• _RECORDS FOR THE TASK_:
◆ ◆ ◆ ◆
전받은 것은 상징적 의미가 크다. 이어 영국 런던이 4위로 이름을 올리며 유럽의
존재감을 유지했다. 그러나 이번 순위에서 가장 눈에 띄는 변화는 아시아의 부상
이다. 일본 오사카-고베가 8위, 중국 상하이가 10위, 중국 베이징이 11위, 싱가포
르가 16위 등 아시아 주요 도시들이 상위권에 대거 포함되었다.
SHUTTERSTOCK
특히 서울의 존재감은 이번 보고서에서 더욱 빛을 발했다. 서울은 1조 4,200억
◆ ◆ ◆ ◆
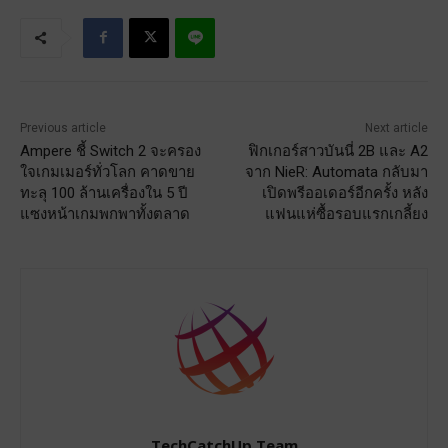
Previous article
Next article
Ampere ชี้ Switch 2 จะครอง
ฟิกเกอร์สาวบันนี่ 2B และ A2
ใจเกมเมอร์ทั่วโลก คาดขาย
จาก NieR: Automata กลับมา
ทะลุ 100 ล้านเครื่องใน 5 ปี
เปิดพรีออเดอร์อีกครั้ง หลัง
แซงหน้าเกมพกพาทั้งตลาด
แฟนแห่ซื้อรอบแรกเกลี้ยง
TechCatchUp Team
◆ ◆ ◆ ◆
• _TASK OBJECTIVE_: Retype the part of the data that opens with the line containing "전받은 것은 상징적 의미가 크다. 이어 영국 런던이 4위로 이름을 올리며 유럽의" and closes with the line containing "특히 서울의 존재감은 이번 보고서에서 더욱 빛을 발했다. 서울은 1조 4,200억", keeping every line exactly as it appears.

• _EXERCISE SOLUTION_:
전받은 것은 상징적 의미가 크다. 이어 영국 런던이 4위로 이름을 올리며 유럽의
존재감을 유지했다. 그러나 이번 순위에서 가장 눈에 띄는 변화는 아시아의 부상
이다. 일본 오사카-고베가 8위, 중국 상하이가 10위, 중국 베이징이 11위, 싱가포
르가 16위 등 아시아 주요 도시들이 상위권에 대거 포함되었다.
SHUTTERSTOCK
특히 서울의 존재감은 이번 보고서에서 더욱 빛을 발했다. 서울은 1조 4,200억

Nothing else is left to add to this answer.